I have noticed over the past few years that many people attempt to file bankruptcy on their own.  I explain to all my prospective clients that filing bankruptcy is a very serious matter, and there are many complex rules that have to be followed.  Every bit of income, every debt, and all assets have to be documented and verified.  Deadlines for filing various documents have to be met.  The bankruptcy petition itself is many, many pages of questions that have to be correctly answered.  There are the federal rules which must be followed, as well as local bankruptcy rules.   An experienced attorney knows how to navigate all of those rules, and understands how the system really works.  Wise debtors let an attorney handle their bankruptcy. 

However, all too often I have to pick up the pieces (if it’s possible to pick up the pieces) after “do-it-yourselfers” who think they know the law as well as an experienced lawyer.  The fall-out is always painful, and often ugly, for the client.  And worse, that person’s actions often affect family members and others.  I’ll tell you about two recent real-life examples which should serve as a strong reminder that legal work should be left to legal professionals:

 A prospective client called me.
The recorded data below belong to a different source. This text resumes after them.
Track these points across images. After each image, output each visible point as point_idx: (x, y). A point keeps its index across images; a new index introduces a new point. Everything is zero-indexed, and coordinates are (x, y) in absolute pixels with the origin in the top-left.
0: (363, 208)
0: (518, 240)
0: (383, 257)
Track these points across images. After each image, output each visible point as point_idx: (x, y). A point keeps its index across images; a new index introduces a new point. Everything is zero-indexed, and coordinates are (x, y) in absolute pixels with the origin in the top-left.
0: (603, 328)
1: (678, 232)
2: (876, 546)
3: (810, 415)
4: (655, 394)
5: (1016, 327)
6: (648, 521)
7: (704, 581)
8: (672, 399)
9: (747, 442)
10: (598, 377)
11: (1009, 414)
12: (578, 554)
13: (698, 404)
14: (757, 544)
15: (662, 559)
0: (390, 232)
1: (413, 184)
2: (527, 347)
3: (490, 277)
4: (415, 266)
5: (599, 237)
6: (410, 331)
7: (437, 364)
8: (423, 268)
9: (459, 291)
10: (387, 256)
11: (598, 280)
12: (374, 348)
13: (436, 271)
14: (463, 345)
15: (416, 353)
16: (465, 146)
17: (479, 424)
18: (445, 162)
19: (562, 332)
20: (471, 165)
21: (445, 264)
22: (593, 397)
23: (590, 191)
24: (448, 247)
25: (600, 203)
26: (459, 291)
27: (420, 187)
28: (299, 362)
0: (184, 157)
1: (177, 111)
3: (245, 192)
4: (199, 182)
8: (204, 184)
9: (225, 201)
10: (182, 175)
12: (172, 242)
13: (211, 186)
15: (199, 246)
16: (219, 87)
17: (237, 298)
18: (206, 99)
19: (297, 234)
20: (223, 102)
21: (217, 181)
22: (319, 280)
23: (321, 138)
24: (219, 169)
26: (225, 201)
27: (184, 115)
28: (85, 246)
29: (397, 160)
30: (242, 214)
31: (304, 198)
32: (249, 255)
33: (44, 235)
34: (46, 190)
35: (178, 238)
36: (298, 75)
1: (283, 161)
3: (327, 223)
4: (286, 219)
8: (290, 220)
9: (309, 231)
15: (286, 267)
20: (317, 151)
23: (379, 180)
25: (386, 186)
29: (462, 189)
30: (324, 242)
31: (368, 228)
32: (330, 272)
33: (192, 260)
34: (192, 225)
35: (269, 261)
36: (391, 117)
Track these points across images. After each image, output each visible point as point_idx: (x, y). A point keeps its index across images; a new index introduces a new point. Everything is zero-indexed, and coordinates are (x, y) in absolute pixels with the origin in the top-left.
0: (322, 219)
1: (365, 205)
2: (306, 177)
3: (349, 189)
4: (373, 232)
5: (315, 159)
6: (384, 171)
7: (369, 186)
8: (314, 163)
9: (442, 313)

He was in a panic.  He told me he filed for bankruptcy pro per (meaning by himself and without the assistance of an attorney), and the bankruptcy trustee was selling his house because there was substantial equity.  He wanted me to jump in and “fix it.”  He desperately wanted my help, but it was too late.  In a Chapter 7 bankruptcy, once the process is started it’s extremely difficult to stop it.  This debtor did not understand the rules, and worse, he had relied on advice from his CPA, not an experienced attorney, on how to handle his house in the bankruptcy.  The CPA had little more understanding of the bankruptcy laws than his client.  The debtor’s decision to do it himself, and to rely on advice from a non-attorney, created a very unhappy situation.

 In another sad story of a pro per bankruptcy filer, a gentleman filed for Chapter 7 bankruptcy protection.  He did not properly list his income or his expenses, and used the wrong set of bankruptcy exemptions to protect his few assets.  There were so many red flags in his case that the United State’s Trustee took a keen interest, as well as the Chapter 7 bankruptcy trustee.  This led to numerous court hearings, examinations, and requests for documents.  The debtor wanted to have his case dismissed, to basically undo what he had done, but the Judge said no.  He was denied a discharge of his debts and prohibited from filing bankruptcy again for another year.  His case remains open though, and there is still the possibility that he will lose some of his assets.

 In both of these cases, had the pro per hired an experienced bankruptcy attorney, many of these issues could have been avoided.  In the first example, an attorney hired by the debtor would have immediately identified the equity in the house and the risks associated with filing.  The attorney could have advised the client to wait to file until the house was sold, or at least provided advice on what was likely to happen.  Timing can be everything.

 In the second example, an experienced attorney would have been well aware of all of the red flags.  The attorney would have used the correct set of exemptions and made sure that the income and expense calculations were accurate.  What became a nightmare of a bankruptcy could have been an ordinary, relatively simple route to a discharge of debts and a fresh start in life for the debtor.

 Doing it yourself sounds like a good way to save money and get the job done on your own time.  The first step may look easy…   but it’s all the steps that come after that can trip you up.  And those can be terribly costly and make your life miserable, for sure.